#### REQUIRED TASKS
A) Check each statement against the news article about the rural medical clerkship, and answer yes or no with the deciding words from the article quoted. (i) The first group of students will spend nine months at NMMC. (ii) Program participants must pay for their housing near the hospital. (iii) Grants from two charitable organizations went toward student scholarships.
B) Using the news article about the rural medical clerkship, answer each question.
(i) About how many fourth-year students does Quinnipiac plan to send over the medical school's academic year?
(ii) Which university did Zoey Frolking attend?
(iii) What position does Dr. Michael Sullivan hold at NMMC?
C) Extend the news article about Quinnipiac's rural clerkship at Northern Maine Medical Center, beginning after its final sentence.

#### EXTRACT PROVIDED
- Opening Delimiter -

FORT KENT, Maine — People who live in rural America face serious health disparities because of an acute shortage of physicians and the resulting lack of access to care. This spring, Quinnipiac University’s Frank H. Netter, MD School of Medicine will partner with Northern Maine Medical Center in response to that situation.
The school will launch its Longitudinal Integrated Clerkship (LIC), a full-immersion, rural clerkship for third-year medical students. The first group of four students will spend nine months at NMMC.
According to Dr. Traci Marquis, director of the longitudinal clerkship and rural medicine electives at Quinnipiac, students in the LIC will study six disciplines simultaneously: primary care/family medicine; inpatient, internal medicine; psychiatry; pediatrics and OB-GYN; and surgery, all at NMMC; and pediatrics and OB-GYN at Northern Light AR Gould Hospital in Presque Isle.
“NMMC is an independent hospital with five-star quality metrics and a staff of family physicians and generalists who are skilled in multiple areas,” said Marquis, noting that NMMC was named among the nation’s top 20 rural hospitals for the third year in 2018, and has achieved has achieved recognition from the Leapfrog Group for high performance.
“During this immersion program, students will be exposed to the entire scope of a rural physician’s practice. They will follow patients and families over the course of nine months and form close relationships with faculty and physicians. We hope this experience will encourage these students to consider careers in rural medicine.”
Dr. Michael Sullivan, chief medical officer at NMMC, who has been appointed to the Frank H. Netter, MD School of Medicine faculty, will serve as LLC site director. Grants from The Davis Family Foundation and The Margaret Burnham Charitable Trust went toward student scholarships.
The first four program participants were chosen through a competitive application process and will live in free housing next to the hospital. Over the medical school’s academic year, Quinnipiac plans to send approximately 12 fourth-year students for four-week primary care or rural emergency electives.
The first class includes the following.
Leia Fecteau of Renton, Washington, whose goal is to work with low-income or underserved patients, and, eventually, work for Doctors Without Borders. She is looking for a challenging, hands-on, personalized experience to become a better doctor.
Zoey Frolking, who is originally from Durham, NH and attended Mount Allison University in New Brunswick, Canada–near Fort Kent. She already hopes to work in rural family medicine.
Jess Malhotra, who was raised in Stamford and has been interested in rural medicine and wants to see if it’s a good fit.

- Closing Delimiter -

[Records drawn from a dataset]
- Opening Delimiter -

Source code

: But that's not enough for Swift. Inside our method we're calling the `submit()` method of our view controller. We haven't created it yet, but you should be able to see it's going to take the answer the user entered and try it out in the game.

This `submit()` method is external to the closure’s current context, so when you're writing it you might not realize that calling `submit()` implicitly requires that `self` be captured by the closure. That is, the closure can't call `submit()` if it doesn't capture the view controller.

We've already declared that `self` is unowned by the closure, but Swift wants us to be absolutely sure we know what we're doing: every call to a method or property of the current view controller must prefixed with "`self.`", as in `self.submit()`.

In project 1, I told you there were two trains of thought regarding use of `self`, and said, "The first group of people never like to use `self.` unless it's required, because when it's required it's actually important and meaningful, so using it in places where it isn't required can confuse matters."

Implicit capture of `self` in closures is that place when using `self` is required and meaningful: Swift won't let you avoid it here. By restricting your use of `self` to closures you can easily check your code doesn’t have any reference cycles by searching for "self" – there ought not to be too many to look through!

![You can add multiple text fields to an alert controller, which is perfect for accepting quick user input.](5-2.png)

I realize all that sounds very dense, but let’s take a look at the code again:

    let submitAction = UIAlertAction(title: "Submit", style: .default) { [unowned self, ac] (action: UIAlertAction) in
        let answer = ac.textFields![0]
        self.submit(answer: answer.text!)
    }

- Closing Delimiter -

#### EXERCISE ANSWERS
A)
(i) Yes: "The first group of four students will spend nine months at NMMC."
(ii) No: "will live in free housing next to the hospital."
(iii) Yes: "Grants from The Davis Family Foundation and The Margaret Burnham Charitable Trust went toward student scholarships."

B)
(i) Approximately 12.
(ii) Mount Allison University in New Brunswick, Canada.
(iii) Chief medical officer.

C)
David Piscitelli of Wallingford, who is looking for an opportunity to leave his comfort zone and enjoy “the outdoors, nature and the friendliness, kindness, and openness you get in a rural town.”
“This project is a labor of love,” Marquis said. “Fort Kent is a very welcoming and diverse community, and NMMC is one of the nation’s outstanding rural hospitals. We are excited that our students will have the opportunity to practice everything they’ve studied, and we hope some of them will go on to work in rural settings.”
The National Rural Health Association reports that the ratio of patients to primary care physicians in rural areas is only 39.8 physicians per 100,000 people, compared to 53.3 physicians per 100,000 in urban areas. The Centers for Disease Control and Prevention (CDC) state rural residents are more likely to die from heart disease, cancer, unintentional injury, chronic lower respiratory disease and stroke than their urban counterparts.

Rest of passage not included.